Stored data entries
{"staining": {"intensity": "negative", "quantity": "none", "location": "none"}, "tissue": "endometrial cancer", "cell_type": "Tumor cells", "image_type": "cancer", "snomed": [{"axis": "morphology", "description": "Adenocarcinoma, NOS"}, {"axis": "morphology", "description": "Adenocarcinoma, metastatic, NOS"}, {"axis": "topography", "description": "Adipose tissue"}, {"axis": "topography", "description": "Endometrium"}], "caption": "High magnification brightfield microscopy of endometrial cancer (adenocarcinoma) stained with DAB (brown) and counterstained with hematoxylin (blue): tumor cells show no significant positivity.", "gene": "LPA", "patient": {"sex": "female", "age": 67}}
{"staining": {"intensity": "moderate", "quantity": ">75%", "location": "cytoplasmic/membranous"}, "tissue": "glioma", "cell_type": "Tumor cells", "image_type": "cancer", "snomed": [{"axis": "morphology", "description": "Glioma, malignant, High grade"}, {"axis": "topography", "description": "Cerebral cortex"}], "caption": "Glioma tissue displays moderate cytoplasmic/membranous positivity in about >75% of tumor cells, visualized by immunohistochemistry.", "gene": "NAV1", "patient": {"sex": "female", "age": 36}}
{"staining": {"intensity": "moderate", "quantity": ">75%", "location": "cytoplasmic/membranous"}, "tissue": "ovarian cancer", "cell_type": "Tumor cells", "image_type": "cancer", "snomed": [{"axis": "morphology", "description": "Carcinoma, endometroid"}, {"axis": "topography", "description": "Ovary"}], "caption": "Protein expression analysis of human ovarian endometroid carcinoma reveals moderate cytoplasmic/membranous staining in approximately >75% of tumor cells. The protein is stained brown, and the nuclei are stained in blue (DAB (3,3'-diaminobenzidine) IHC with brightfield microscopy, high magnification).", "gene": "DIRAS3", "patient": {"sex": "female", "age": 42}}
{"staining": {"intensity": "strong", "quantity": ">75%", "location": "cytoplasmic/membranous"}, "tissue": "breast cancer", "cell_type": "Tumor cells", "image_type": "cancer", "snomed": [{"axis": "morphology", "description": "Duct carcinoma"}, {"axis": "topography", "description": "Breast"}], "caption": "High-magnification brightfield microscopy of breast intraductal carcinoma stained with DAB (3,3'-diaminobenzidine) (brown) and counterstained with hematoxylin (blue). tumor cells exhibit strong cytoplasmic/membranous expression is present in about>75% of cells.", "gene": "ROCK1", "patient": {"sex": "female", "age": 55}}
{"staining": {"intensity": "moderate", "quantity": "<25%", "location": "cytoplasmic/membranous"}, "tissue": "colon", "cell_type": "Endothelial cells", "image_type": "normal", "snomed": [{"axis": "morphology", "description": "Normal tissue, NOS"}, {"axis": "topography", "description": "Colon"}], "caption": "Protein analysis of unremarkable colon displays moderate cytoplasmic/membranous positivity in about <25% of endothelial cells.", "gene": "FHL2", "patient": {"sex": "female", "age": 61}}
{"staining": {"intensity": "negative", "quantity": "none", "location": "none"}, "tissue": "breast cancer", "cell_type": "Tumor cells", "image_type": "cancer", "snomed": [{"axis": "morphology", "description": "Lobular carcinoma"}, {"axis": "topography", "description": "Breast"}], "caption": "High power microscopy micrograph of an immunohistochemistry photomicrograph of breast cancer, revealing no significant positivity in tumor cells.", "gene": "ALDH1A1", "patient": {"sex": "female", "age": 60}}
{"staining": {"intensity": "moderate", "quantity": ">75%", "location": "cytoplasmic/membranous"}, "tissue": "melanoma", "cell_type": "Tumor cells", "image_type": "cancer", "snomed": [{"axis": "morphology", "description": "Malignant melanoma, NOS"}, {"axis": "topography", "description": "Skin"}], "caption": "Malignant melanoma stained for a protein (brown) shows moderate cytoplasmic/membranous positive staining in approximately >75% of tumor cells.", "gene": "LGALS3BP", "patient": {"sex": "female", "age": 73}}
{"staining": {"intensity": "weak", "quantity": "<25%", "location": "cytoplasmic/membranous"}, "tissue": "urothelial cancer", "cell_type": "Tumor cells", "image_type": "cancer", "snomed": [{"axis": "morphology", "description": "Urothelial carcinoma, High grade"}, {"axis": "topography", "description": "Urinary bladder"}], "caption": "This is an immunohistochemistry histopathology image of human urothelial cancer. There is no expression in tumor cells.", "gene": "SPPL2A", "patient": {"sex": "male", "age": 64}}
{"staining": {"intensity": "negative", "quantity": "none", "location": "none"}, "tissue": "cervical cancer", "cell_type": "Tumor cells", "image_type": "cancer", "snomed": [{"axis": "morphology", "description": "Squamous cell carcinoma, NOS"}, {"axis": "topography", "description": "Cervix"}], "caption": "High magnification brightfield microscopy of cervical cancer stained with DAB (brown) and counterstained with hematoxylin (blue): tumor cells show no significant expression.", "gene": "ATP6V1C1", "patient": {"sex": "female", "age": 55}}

EXERCISE INSTRUCTIONS: Taking the entries above, write out exactly the lines starting with the line containing "analysis of unremarkable" and going on through the line containing "power microscopy micrograph", both included, and nothing else.

EXPECTED ANSWER:
{"staining": {"intensity": "moderate", "quantity": "<25%", "location": "cytoplasmic/membranous"}, "tissue": "colon", "cell_type": "Endothelial cells", "image_type": "normal", "snomed": [{"axis": "morphology", "description": "Normal tissue, NOS"}, {"axis": "topography", "description": "Colon"}], "caption": "Protein analysis of unremarkable colon displays moderate cytoplasmic/membranous positivity in about <25% of endothelial cells.", "gene": "FHL2", "patient": {"sex": "female", "age": 61}}
{"staining": {"intensity": "negative", "quantity": "none", "location": "none"}, "tissue": "breast cancer", "cell_type": "Tumor cells", "image_type": "cancer", "snomed": [{"axis": "morphology", "description": "Lobular carcinoma"}, {"axis": "topography", "description": "Breast"}], "caption": "High power microscopy micrograph of an immunohistochemistry photomicrograph of breast cancer, revealing no significant positivity in tumor cells.", "gene": "ALDH1A1", "patient": {"sex": "female", "age": 60}}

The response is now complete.